The limitations in our meta-analysis are as follows. First, the number of included studies was not large. This is because we only accepted studies that used sputum induction and bronchoscopy for detection of tuberculosis within the same population, which is also an advantage of this study because of the small heterogeneity. Second, since patients came from different places (some from primary health units and some from tertiary health care unit), the pretest probabilities of diagnosis of tuberculosis were different. Patients from tertiary health care unit had a higher pretest probability than those from primary health units, which could lead to potential heterogeneity. Third, the culture techniques in the different studies were different, but they were same for the culture of the two specimens (sputum induction and bronchoscopy specimen) in each study.
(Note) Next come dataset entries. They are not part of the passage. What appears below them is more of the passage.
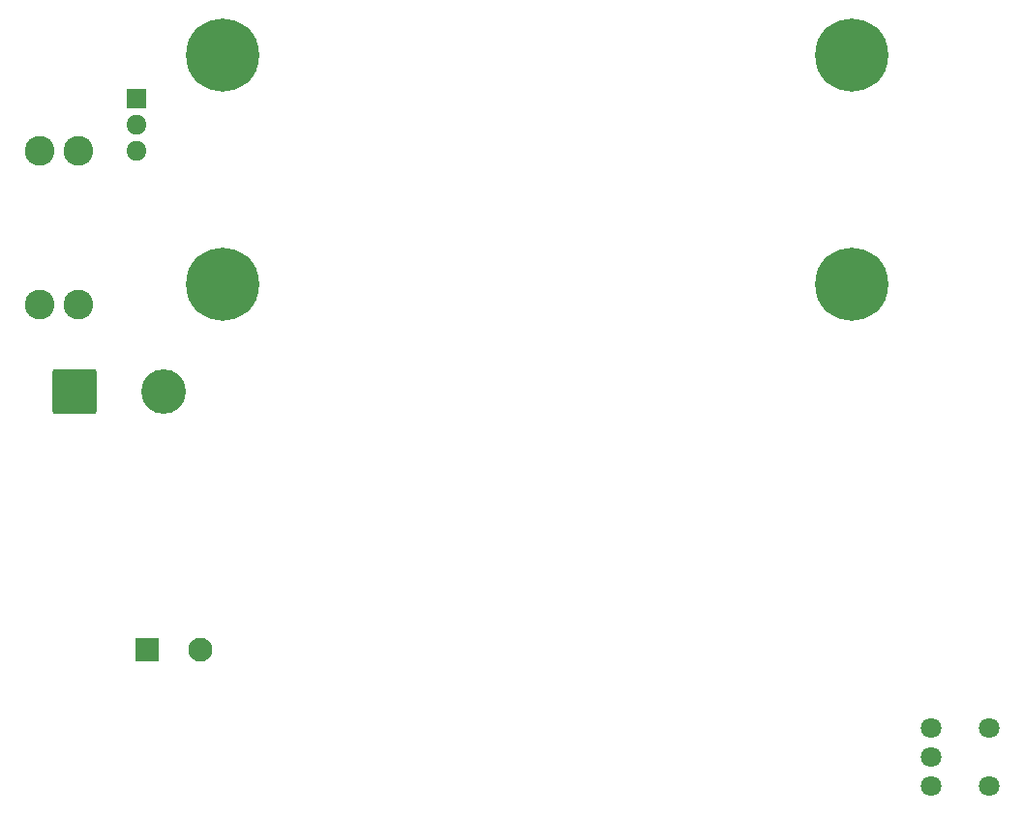
<source format=gbr>
%TF.GenerationSoftware,KiCad,Pcbnew,7.0.9*%
%TF.CreationDate,2025-01-29T10:13:39+09:00*%
%TF.ProjectId,05-PWR,30352d50-5752-42e6-9b69-6361645f7063,rev?*%
%TF.SameCoordinates,Original*%
%TF.FileFunction,Soldermask,Bot*%
%TF.FilePolarity,Negative*%
%FSLAX46Y46*%
G04 Gerber Fmt 4.6, Leading zero omitted, Abs format (unit mm)*
G04 Created by KiCad (PCBNEW 7.0.9) date 2025-01-29 10:13:39*
%MOMM*%
%LPD*%
G01*
G04 APERTURE LIST*
G04 Aperture macros list*
%AMRoundRect*
0 Rectangle with rounded corners*
0 $1 Rounding radius*
0 $2 $3 $4 $5 $6 $7 $8 $9 X,Y pos of 4 corners*
0 Add a 4 corners polygon primitive as box body*
4,1,4,$2,$3,$4,$5,$6,$7,$8,$9,$2,$3,0*
0 Add four circle primitives for the rounded corners*
1,1,$1+$1,$2,$3*
1,1,$1+$1,$4,$5*
1,1,$1+$1,$6,$7*
1,1,$1+$1,$8,$9*
0 Add four rect primitives between the rounded corners*
20,1,$1+$1,$2,$3,$4,$5,0*
20,1,$1+$1,$4,$5,$6,$7,0*
20,1,$1+$1,$6,$7,$8,$9,0*
20,1,$1+$1,$8,$9,$2,$3,0*%
G04 Aperture macros list end*
%ADD10C,2.604000*%
%ADD11C,0.800000*%
%ADD12C,6.400000*%
%ADD13R,1.800000X1.717500*%
%ADD14O,1.800000X1.717500*%
%ADD15C,1.800000*%
%ADD16RoundRect,0.250002X-1.699998X-1.699998X1.699998X-1.699998X1.699998X1.699998X-1.699998X1.699998X0*%
%ADD17C,3.900000*%
%ADD18RoundRect,0.250001X-0.799999X-0.799999X0.799999X-0.799999X0.799999X0.799999X-0.799999X0.799999X0*%
%ADD19C,2.100000*%
G04 APERTURE END LIST*
D10*
%TO.C,F1*%
X37338000Y-88384000D03*
X33938000Y-88384000D03*
X37338000Y-101854000D03*
X33938000Y-101854000D03*
%TD*%
D11*
%TO.C,H2*%
X102600000Y-100000000D03*
X103302944Y-98302944D03*
X103302944Y-101697056D03*
X105000000Y-97600000D03*
D12*
X105000000Y-100000000D03*
D11*
X105000000Y-102400000D03*
X106697056Y-98302944D03*
X106697056Y-101697056D03*
X107400000Y-100000000D03*
%TD*%
D13*
%TO.C,Q1*%
X42418000Y-83812000D03*
D14*
X42418000Y-86102000D03*
X42418000Y-88392000D03*
%TD*%
D11*
%TO.C,H4*%
X47600000Y-80000000D03*
X48302944Y-78302944D03*
X48302944Y-81697056D03*
X50000000Y-77600000D03*
D12*
X50000000Y-80000000D03*
D11*
X50000000Y-82400000D03*
X51697056Y-78302944D03*
X51697056Y-81697056D03*
X52400000Y-80000000D03*
%TD*%
D15*
%TO.C,SW1*%
X117059859Y-144000000D03*
X117059859Y-138920000D03*
X111979859Y-138920000D03*
X111979859Y-141460000D03*
X111979859Y-144000000D03*
%TD*%
D11*
%TO.C,H1*%
X47600000Y-100000000D03*
X48302944Y-98302944D03*
X48302944Y-101697056D03*
X50000000Y-97600000D03*
D12*
X50000000Y-100000000D03*
D11*
X50000000Y-102400000D03*
X51697056Y-98302944D03*
X51697056Y-101697056D03*
X52400000Y-100000000D03*
%TD*%
D16*
%TO.C,J2*%
X36994000Y-109474000D03*
D17*
X44794000Y-109474000D03*
%TD*%
D11*
%TO.C,H3*%
X102600000Y-80000000D03*
X103302944Y-78302944D03*
X103302944Y-81697056D03*
X105000000Y-77600000D03*
D12*
X105000000Y-80000000D03*
D11*
X105000000Y-82400000D03*
X106697056Y-78302944D03*
X106697056Y-81697056D03*
X107400000Y-80000000D03*
%TD*%
D18*
%TO.C,J1*%
X43406000Y-132080000D03*
D19*
X48006000Y-132080000D03*
%TD*%
M02*

</source>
So it didn’t significantly affect the heterogeneity of this study. Fourth, we only compared the diagnostic value of acid-fast bacilli smear or mycobacterial culture of sputum induction or bronchoscopy in tuberculosis, but were unable to compare the acid-fast bacilli smear joint mycobacterial culture of sputum induction or bronchoscopy, as there were no sufficient data of this topic for statistical analysis.

Conclusions

Sputum induction has similar sensitivity, specificity and overall accuracy compared to bronchoscopy-obtained specimens in diagnosing for sputum smear-negative pulmonary tuberculosis. Meanwhile, mycobacterial culture has a higher sensitivity than acid-fast bacilli smear in diagnosing for sputum smear negative tuberculosis.